Conrad said she was excited to be elected as a Fellow, given how significant the society has been in her professional development.
“The Society of Rheology has been important to me in my professional development. It was the first professional organization that invited me to give a talk after I started my faculty position at UH in 2010,” she said. “I regularly attend their meetings and have served in a variety of roles – from organizing and chairing sessions to participating in educational and outreach efforts. Some highlights include participating in demonstrations at area museums during the annual society meeting.”
Conrad added, “I was also a member of the local organizing committee when the annual meeting was held in Houston in 2018. I also regularly review for the society’s journal, the Journal of Rheology. I just had a collaborative paper accepted there with ChBE professor Jeremy Palmer and others.”
After completing her doctorate degree and while looking for faculty positions, Conrad said that her research plans nicely intersected with the Society’s focus.
“My Ph.D. is in physics and I did a postdoc in materials science,” she said. “When I was planning my faculty applications, I read fairly broadly to identify topics that interested me. All of them involved thinking about flow and transport properties in complex fluids, materials that have two or more coexisting phases, such as colloidal suspensions (solid particles in liquid) or emulsions (liquid droplets in liquid).”

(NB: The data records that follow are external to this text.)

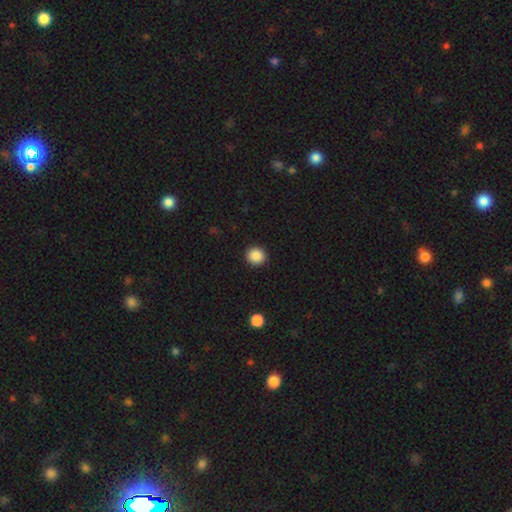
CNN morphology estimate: Q: Smooth or featured?
A: smooth (88%); runner-up: star or artifact (9%)
Q: How rounded?
A: round (91%); runner-up: in between (8%)
Q: Merging?
A: none (92%); runner-up: minor disturbance (5%)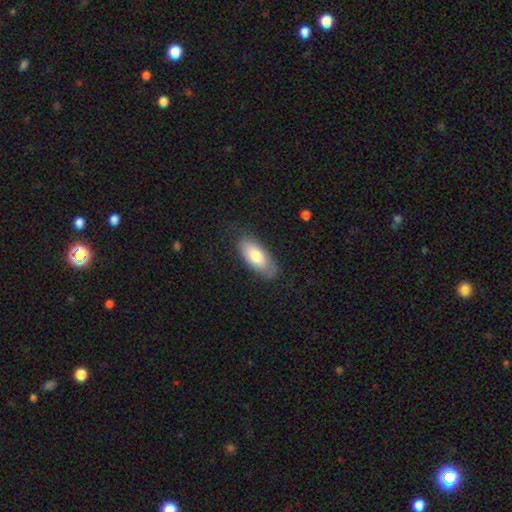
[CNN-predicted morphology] A smooth galaxy with no disk features (75%) that is in between round and cigar-shaped (88%).

Vote fractions:
- Smooth or featured? smooth: 75% / featured or disk: 19% / star or artifact: 6%
- How rounded? in between: 88% / cigar-shaped: 10% / round: 2%
- Merging? none: 74% / minor disturbance: 19% / major disturbance: 6% / merger: 1%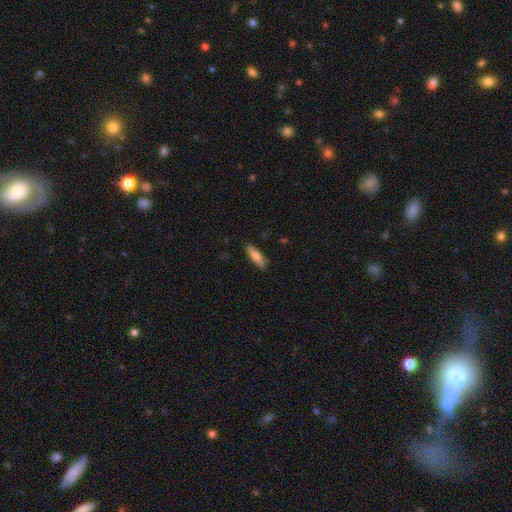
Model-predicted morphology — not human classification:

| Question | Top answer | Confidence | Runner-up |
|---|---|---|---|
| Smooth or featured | smooth | 76% | featured or disk (18%) |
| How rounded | cigar-shaped | 59% | in between (39%) |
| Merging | none | 83% | minor disturbance (13%) |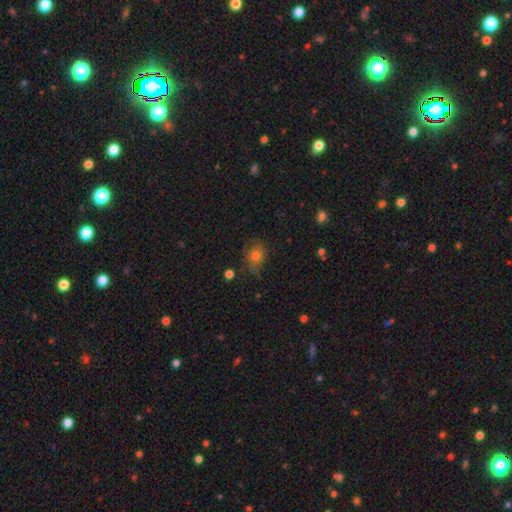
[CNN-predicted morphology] This is likely a smooth galaxy (73%). How rounded: possibly round (52%). Merging: likely none (61%).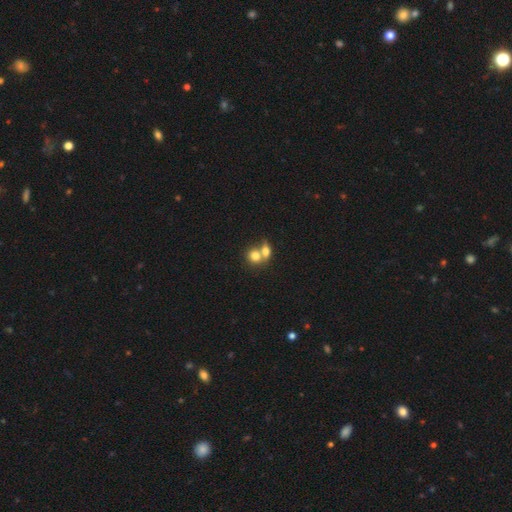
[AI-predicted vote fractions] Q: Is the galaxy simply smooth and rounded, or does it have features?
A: smooth — 77%.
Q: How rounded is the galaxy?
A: round — 60%.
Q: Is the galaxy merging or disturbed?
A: merger — 65%.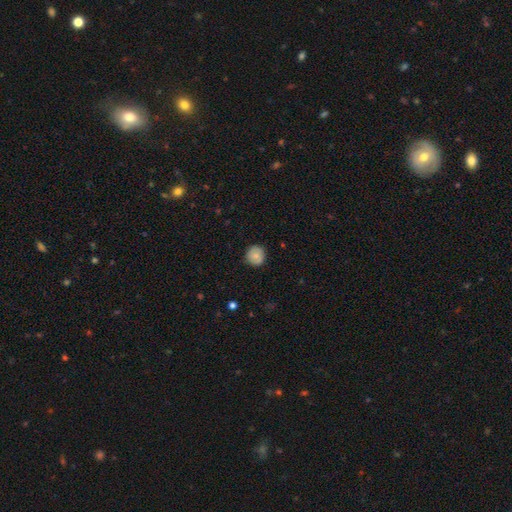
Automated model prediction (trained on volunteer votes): This appears to be a smooth galaxy with no disk features (74%) that is round (91%). Merging: none (82%).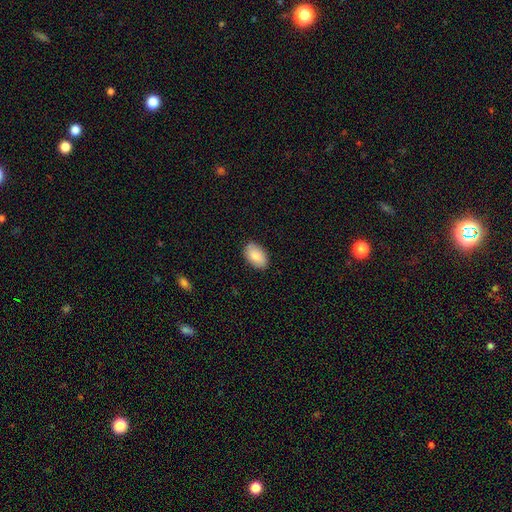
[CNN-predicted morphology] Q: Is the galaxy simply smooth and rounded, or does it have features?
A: smooth — 83%.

“Some of this work is done by physicists, but there is a large community of engineers, especially chemical engineers, interested in these problems -- but I didn’t know this community prior to starting my faculty position in ChemE. SoR was where I built my ChemE network. I was able to meet distinguished senior faculty and establish strong connections with early career scientists.”
Conrad added that she was notified that she had been elected a Fellow by someone she has a personal connection with, which added to the honor.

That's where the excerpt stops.